Violent crime is more common in hot climates and now researchers have come up with a theory to explain why.
They have developed a model called called CLASH - (Climate Aggression, and Self-control in Humans) - that goes beyond the simple fact that hotter temperatures seem to be linked to more aggressive behaviour.
The researchers believe that hot climates and less variation in seasonal temperatures lead to a faster life strategy, less focus on the future, and less self-control - all of which contribute to more aggression and violence.
Study lead author Professor Paul van Lange, a professor of psychology at Vrije Universiteit Amsterdam, said: “Climate shapes how people live, it affects the culture in ways that we don’t think about in our daily lives.
“We believe our model can help explain the impact of climate on rates of violence in different parts of the world.”
Many studies have shown that levels of violence and aggression are higher in hot climates.
But Prof Brad Bushman, of Ohio State University in the US, said: “The two leading explanations of why that is so aren’t satisfactory.”
The General Aggression Model, which Prof Bushman helped develop, suggests hot temperatures make people uncomfortable and irritated, which makes them more aggressive.
He said: “But that doesn’t explain more extreme acts, such as murder.”
Another explanation, Routine Activity Theory, is that people are outdoors and interacting more with others when the weather is warm, which leads to more opportunities for conflict.
But that doesn’t explain why there’s more violence when the temperature is 35 than when it is 24C - even though people might be outside under both circumstances.

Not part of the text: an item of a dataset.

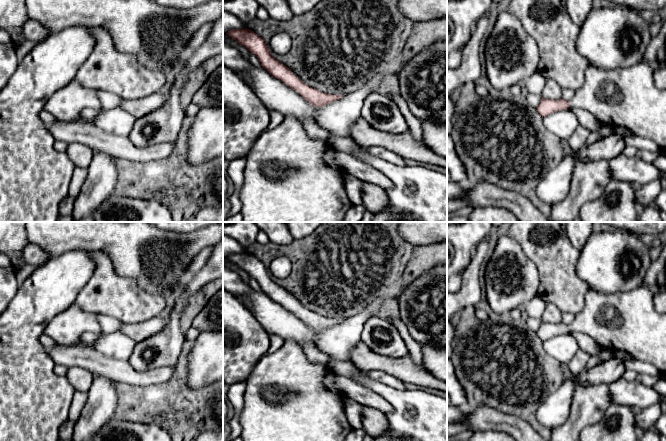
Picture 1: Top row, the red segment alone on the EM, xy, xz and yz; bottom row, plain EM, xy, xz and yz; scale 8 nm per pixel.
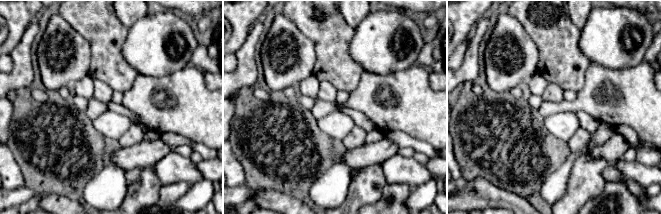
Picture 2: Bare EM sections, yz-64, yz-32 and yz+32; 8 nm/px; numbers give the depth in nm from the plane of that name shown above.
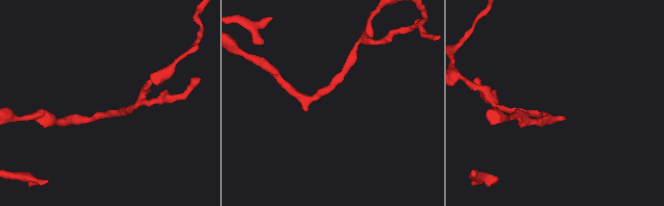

The CLASH model states that it is not just hotter temperatures that lead to more violence - it is also climates that have less seasonal variation in temperature.
Maria Rinderu, also of VU Amsterdam, said: “Less variation in temperature, combined with heat, brings some measure of consistency to daily life.”
She said that means there is less need to plan for large swings between warm and cold weather. The result is a faster life strategy that isn’t as concerned about the future and leads to less need for self-control.
Prof Van Lange added: “Strong seasonal variation in temperature affects culture in powerful ways.
“Planning in agriculture, hoarding, or simply preparing for cold winters shapes the culture in many ways, often with people not even noticing it. But it does shape how much a culture values time and self-control.
“If there is less variation, you’re freer to do what you want now, because you’re not preparing foods or chopping firewood or making winter clothes to get you through the winter. You also may be more concerned with the immediate stress that comes along with parasites and other risks of hot climates, such as venomous animals “
People living in these climates are oriented to the present rather than the future and have a fast life strategy - they do things now.
Prof Bushman said: “We see evidence of a faster life strategy in hotter climates with less temperature variation - they are less strict about time, they have less use of birth control, they have children earlier and more often.”
He said with a faster life strategy and an orientation toward the present, people have to practice less self-control which can lead people to react more quickly with aggression and sometimes violence.
Prof Van Lange added: “How people approach life is a part of culture and culture is strongly affected by climate.
“Climate doesn’t make a person, but it is one part of what influences each of us. We believe it shapes the culture in important ways.
“We believe CLASH can help account for differences in aggression and violence both within and between countries around the world.
“We think it provides a strong framework for understanding the violence differences we see around the world.”
The findings were published online by the journal Behavioural and Brain Sciences.